Contributed by: Arun K Sharma
Imagine a large law firm takes over a smaller law firm and tries to identify the documents corresponding to different types of cases such as civil or criminal cases which the smaller firm has dealt or is currently dealing with. The presumption is that the documents are not already classified by the smaller law firm. An intuitive way of identifying the documents in such situations is to look for specific sets of keywords and based on the sets of keywords found, identify the type of the documents. In Natural Language Processing (NLP), this task is referred to as topic modelling. Here, the term ‘topic’ refers to a set of words that come to mind when we think of a topic. For instance, when we think of ‘entertainment’- the topic, the words that come to the mind are ‘movies’, ‘sitcoms’, ‘web series’, ‘Netflix’, ‘YouTube’ and so on. In our example of legal documents for the law firm, a set of words such as ‘property’, ‘litigation’ and ‘tort’ help identify that the document is related to a ‘real-estate’ (topic) case. A model trained to automatically discover topics appearing in documents is referred to as a topic model.
At this point, it is important to note that topic modelling is not the same as topic classification. Topic classification is a supervised learning approach in which a model is trained using manually annotated data with predefined topics. After training, the model accurately classifies unseen texts according to their topics. On the other hand, topic modelling is an unsupervised learning approach in which the model identifies the topics by detecting the patterns such as words clusters and frequencies. The outputs of a topic model are;
1) clusters of documents that the model has grouped based on topics and
2) clusters of words (topics) that the model has used to infer the relations.

= = = = =

= WORK TASK 1 =
In the topic modelling text, which words help identify a legal document as a real-estate case?
= WORK TASK 2 =
Resume the text on topic modelling from its last sentence.

= EXCERPTED RECORDS =
= = = = =

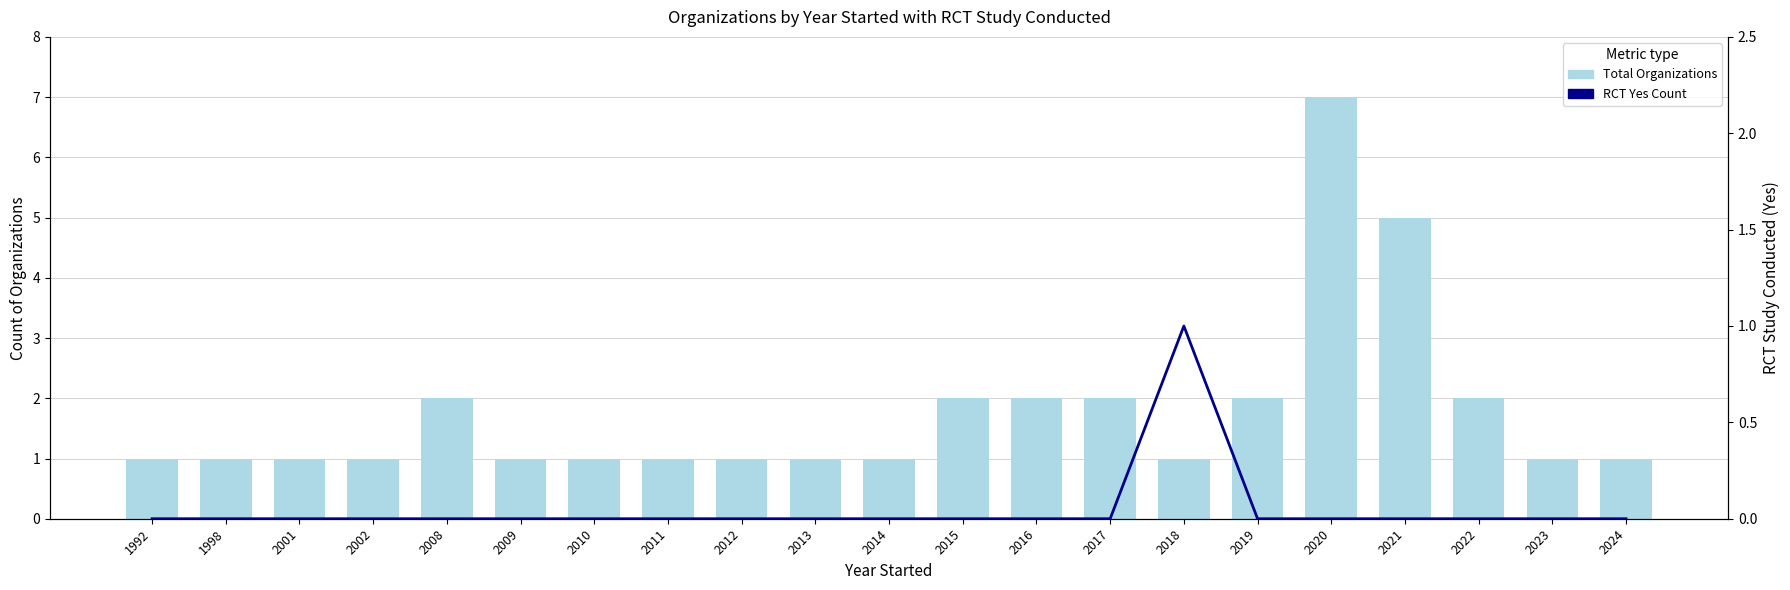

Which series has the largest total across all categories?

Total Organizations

= = = = =

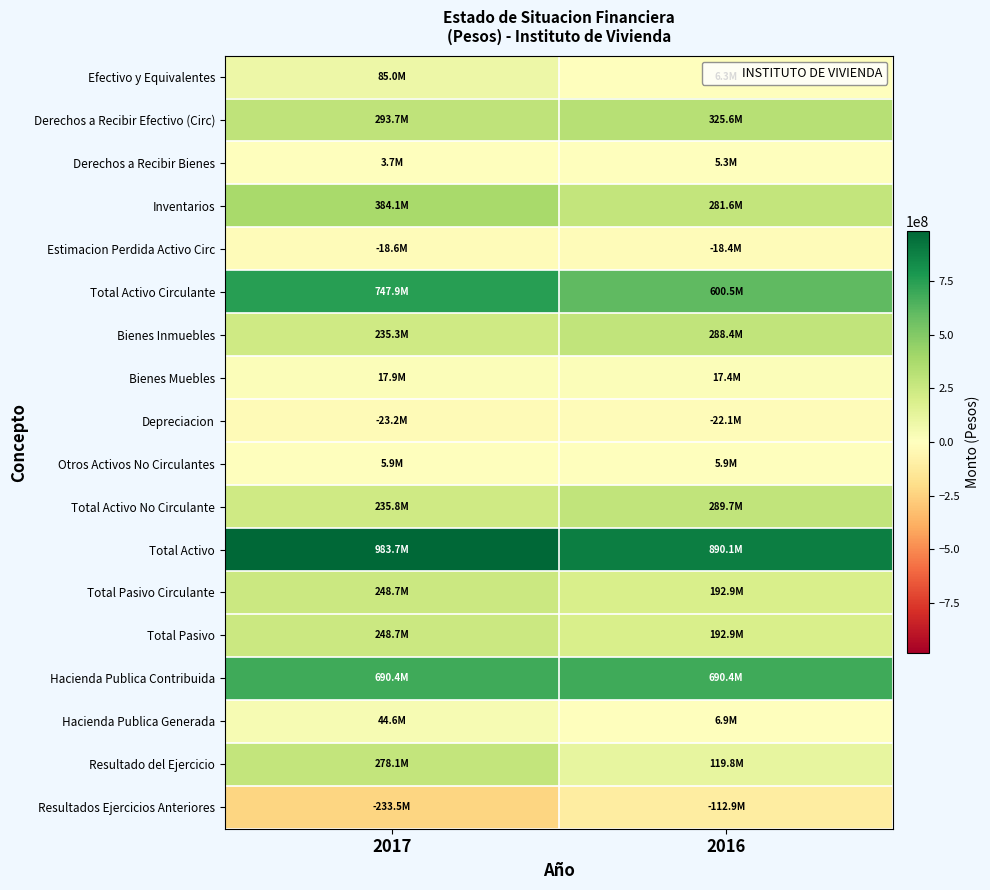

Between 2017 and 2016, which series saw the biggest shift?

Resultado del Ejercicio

= = = = =

= ANSWER SPACE 1 =
'Property', 'litigation' and 'tort'.

= ANSWER SPACE 2 =
The above discussion hints at a couple of underlying assumptions in topic modelling; 1) the distributional assumption and the statistical mixture assumption. The distributional assumption indicates that similar topics make use of similar words, and the statistical mixture assumption indicates that each document deals with several topics. Simply put, for a given corpus of documents, each document can be represented as a statistical distribution of a fixed set of topics. The role of the topic model is to identify the topics and represent each document as a distribution of these topics. This is schematically shown in figure 1.
Some of the well-known topic modelling techniques are Latent Semantic Analysis (LSA), Probabilistic Latent Semantic Analysis (PLSA), Latent Dirichlet Allocation (LDA), and Correlated Topic Model (CTM). In this article, we will focus on LDA, a popular topic modelling technique.
Latent Dirichlet Allocation (LDA)
Before getting into the details of the Latent Dirichlet Allocation model, let’s look at the words that form the name of the technique. The word ‘Latent’ indicates that the model discovers the ‘yet-to-be-found’ or hidden topics from the documents. ‘Dirichlet’ indicates LDA’s assumption that the distribution of topics in a document and the distribution of words in topics are both Dirichlet distributions. ‘Allocation’ indicates the distribution of topics in the document.
LDA assumes that documents are composed of words that help determine the topics and maps documents to a list of topics by assigning each word in the document to different topics. The assignment is in terms of conditional probability estimates as shown in figure 2. In the figure, the value in each cell indicates the probability of a word wj belonging to topic tk. ‘j’ and ‘k’ are the word and topic indices respectively. It is important to note that LDA ignores the order of occurrence of words and the syntactic information. It treats documents just as a collection of words or a bag of words.
Once the probabilities are estimated (we will get to how these are estimated shortly), finding the collection of words that represent a given topic can be done either by picking top ‘r’ probabilities of words or by setting a threshold for probability and picking only the words whose probabilities are greater than or equal to the threshold value. For instance, if we focus on topic-1 in figure 2 and pick top 4 probabilities assuming that the probabilities of the words not shown in the table are less than 0.012, then topic-1 can be represented as shown below using the ‘r’ top probabilities words approach.
In the above example, if word-k, word1, word3 and word2 are respectively trees, mountains, rivers and streams then topic-1 could correspond to ‘nature’.
One of the important inputs to LDA is the number of expected topics in the documents. In the above example if we set the expected topics to 3, each document can be represented as shown below.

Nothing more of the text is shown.